Reconhecer como lugar epistemológico de aprendizagem e formação do sujeito no contexto escolar, implica partir da funcionalidade que o ensino inclusivo eficaz garante na formulação de conceitos pelos estudantes com mais necessidades de intervenção, principiando a atuação em um contexto dinâmico de possibilidades de aprender conforme as capacidades de cada um e dos desafios que podem apresentados.
O papel da escola, nesse sentido, é possibilitar aos sujeitos com necessidades educacionais especiais as oportunidades igualitárias de aprendizagem, de produção do conhecimento, de divulgação dos saberes e, mais ainda, de terem a chance de reescreverem novas páginas de suas histórias, além de reafirmarem que a instituição escolar também lhe é de direito.
Ao reafirmar o direito de cada um reafirmam-se os caracteres inclusivos e transformadores da educação na história de vida do cidadão. São com esses ideais de democratização da educação que se faz preciso rediscutir as questões educacionais do aluno com surdez, garantindo que aprenda a se comunicar na sua língua materna, seja recepcionado com estratégias acessíveis, que não se seja negado nenhum dos direitos, como a atuação de intérpretes e tradutores em sala de aula e tenha ampliado o espaço escolar como território bilíngue.

══════════════════════════════

▶ O que fazer
Pode reproduzir, sem nenhuma alteração, tudo o que vai de "Ao reafirmar o" até "como território bilíngue." no trecho sobre educação inclusiva?

══════════════════════════════

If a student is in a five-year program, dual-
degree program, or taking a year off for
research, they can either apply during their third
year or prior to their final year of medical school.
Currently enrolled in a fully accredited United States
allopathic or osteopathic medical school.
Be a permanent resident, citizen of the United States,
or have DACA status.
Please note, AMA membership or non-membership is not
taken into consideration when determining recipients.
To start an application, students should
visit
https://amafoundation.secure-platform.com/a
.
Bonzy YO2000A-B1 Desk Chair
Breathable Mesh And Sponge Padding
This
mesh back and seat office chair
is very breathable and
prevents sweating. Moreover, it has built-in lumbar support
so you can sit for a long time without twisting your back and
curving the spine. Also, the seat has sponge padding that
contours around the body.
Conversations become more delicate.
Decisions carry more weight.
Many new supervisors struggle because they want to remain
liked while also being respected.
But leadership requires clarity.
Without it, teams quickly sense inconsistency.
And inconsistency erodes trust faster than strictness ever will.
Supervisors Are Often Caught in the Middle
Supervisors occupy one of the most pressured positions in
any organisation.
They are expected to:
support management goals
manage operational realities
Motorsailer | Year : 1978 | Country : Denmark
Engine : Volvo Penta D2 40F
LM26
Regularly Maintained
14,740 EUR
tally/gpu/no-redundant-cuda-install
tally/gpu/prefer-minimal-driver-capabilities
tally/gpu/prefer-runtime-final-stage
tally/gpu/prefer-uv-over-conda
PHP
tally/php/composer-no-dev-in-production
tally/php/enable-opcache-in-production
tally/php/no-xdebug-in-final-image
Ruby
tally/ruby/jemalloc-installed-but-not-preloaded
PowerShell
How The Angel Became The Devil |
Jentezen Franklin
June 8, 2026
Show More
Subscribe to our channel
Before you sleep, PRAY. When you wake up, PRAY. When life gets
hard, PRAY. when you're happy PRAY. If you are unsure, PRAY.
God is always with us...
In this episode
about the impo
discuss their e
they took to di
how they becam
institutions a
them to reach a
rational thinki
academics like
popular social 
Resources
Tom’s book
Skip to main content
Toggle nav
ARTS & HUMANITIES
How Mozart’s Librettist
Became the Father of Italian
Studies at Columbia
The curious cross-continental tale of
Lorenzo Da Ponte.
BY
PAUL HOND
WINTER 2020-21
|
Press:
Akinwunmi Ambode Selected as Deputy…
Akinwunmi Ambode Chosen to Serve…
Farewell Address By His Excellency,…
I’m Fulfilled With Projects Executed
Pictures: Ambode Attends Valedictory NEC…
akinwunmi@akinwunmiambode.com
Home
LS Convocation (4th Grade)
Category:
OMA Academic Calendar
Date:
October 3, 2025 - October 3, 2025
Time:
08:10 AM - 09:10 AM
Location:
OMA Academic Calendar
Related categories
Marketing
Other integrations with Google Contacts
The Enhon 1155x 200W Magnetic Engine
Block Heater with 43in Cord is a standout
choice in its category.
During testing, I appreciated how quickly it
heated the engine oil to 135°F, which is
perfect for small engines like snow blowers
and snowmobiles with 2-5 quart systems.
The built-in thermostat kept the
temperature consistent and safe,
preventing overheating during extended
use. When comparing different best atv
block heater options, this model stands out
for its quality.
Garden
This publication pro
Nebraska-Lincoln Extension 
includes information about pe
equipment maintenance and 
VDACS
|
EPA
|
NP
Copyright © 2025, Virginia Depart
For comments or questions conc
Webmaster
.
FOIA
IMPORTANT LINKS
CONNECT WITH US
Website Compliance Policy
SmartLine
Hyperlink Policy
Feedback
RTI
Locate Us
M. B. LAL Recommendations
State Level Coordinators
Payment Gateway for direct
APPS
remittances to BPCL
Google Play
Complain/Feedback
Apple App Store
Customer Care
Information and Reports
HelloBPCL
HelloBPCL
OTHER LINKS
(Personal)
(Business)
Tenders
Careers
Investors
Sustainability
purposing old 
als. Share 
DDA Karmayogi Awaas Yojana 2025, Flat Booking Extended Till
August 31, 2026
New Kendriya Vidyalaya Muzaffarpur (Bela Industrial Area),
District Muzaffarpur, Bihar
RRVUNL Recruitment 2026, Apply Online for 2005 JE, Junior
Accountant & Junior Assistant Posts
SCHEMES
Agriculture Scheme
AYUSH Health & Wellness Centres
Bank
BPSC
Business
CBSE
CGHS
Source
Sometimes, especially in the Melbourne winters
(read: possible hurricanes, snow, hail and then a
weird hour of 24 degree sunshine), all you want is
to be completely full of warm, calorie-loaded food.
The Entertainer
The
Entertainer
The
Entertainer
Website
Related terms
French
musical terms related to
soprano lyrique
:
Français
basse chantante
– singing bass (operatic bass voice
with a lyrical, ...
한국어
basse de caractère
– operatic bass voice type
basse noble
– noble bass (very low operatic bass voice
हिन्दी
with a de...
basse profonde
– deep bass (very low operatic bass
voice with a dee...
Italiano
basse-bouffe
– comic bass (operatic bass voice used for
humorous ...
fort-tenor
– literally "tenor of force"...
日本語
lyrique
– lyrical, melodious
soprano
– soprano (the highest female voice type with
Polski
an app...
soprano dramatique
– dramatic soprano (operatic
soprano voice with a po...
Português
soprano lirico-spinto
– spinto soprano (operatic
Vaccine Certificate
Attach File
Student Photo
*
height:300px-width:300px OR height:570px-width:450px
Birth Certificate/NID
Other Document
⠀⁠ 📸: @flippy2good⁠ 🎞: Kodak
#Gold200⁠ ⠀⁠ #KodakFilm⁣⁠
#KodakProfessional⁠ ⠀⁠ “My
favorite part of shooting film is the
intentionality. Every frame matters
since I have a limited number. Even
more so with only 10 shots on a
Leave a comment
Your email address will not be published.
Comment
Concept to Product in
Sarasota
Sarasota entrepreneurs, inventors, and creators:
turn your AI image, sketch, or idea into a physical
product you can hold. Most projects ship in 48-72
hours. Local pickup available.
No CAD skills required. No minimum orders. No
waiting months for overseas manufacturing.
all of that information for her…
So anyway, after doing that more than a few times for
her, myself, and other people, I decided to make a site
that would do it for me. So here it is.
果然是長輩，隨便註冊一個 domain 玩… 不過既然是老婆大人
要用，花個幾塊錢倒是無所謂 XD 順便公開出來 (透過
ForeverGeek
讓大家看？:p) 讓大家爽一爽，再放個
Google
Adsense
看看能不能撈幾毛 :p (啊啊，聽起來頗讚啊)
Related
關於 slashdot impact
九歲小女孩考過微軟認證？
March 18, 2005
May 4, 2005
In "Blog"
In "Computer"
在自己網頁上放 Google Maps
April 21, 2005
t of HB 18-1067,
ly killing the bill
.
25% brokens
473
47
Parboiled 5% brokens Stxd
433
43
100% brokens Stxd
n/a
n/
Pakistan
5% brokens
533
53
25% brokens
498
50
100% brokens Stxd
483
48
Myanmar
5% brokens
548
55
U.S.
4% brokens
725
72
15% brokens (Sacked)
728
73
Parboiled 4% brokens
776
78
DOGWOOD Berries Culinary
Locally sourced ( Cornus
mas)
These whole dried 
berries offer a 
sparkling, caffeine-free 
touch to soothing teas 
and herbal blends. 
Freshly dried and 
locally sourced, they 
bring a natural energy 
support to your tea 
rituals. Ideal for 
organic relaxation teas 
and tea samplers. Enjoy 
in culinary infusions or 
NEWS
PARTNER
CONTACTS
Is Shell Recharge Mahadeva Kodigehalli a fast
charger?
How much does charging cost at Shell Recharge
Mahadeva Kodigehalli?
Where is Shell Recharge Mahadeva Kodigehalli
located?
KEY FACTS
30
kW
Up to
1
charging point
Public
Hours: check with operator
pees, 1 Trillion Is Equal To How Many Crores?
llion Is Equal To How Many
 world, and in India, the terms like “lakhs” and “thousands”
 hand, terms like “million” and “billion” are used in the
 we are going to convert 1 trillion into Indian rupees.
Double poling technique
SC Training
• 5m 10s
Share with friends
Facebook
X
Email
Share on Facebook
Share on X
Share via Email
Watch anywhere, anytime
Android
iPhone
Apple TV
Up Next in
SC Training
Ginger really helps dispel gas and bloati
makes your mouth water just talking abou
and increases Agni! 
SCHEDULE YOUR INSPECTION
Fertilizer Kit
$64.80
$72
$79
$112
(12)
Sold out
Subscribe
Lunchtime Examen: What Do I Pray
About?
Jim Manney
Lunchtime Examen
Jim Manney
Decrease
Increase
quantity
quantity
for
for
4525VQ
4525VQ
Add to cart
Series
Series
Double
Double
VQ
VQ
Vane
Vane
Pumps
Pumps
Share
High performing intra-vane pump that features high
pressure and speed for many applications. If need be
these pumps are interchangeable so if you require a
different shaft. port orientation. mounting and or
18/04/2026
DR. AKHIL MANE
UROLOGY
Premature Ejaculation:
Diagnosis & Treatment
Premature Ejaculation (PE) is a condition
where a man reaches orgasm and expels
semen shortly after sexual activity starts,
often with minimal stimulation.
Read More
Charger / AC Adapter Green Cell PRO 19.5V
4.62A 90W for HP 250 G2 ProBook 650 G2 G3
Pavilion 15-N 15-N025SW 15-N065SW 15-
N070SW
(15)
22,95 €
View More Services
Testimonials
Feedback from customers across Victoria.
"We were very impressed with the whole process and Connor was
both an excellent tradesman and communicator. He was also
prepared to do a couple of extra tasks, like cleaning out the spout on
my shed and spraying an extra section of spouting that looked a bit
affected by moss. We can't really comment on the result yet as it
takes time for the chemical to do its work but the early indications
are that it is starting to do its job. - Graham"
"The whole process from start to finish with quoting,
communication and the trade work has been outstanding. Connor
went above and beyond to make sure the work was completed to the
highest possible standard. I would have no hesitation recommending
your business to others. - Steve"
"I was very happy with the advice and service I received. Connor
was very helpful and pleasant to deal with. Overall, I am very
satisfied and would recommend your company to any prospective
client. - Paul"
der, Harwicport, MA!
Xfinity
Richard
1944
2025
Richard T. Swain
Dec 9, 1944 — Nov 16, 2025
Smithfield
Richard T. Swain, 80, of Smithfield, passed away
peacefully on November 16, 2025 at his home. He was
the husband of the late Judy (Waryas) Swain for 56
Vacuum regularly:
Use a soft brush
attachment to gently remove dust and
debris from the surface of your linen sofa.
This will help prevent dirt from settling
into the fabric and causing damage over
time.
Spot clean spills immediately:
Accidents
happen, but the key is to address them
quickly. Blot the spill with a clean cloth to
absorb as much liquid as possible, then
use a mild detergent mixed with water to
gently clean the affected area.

══════════════════════════════

▶ Resultado abaixo
Ao reafirmar o direito de cada um reafirmam-se os caracteres inclusivos e transformadores da educação na história de vida do cidadão. São com esses ideais de democratização da educação que se faz preciso rediscutir as questões educacionais do aluno com surdez, garantindo que aprenda a se comunicar na sua língua materna, seja recepcionado com estratégias acessíveis, que não se seja negado nenhum dos direitos, como a atuação de intérpretes e tradutores em sala de aula e tenha ampliado o espaço escolar como território bilíngue.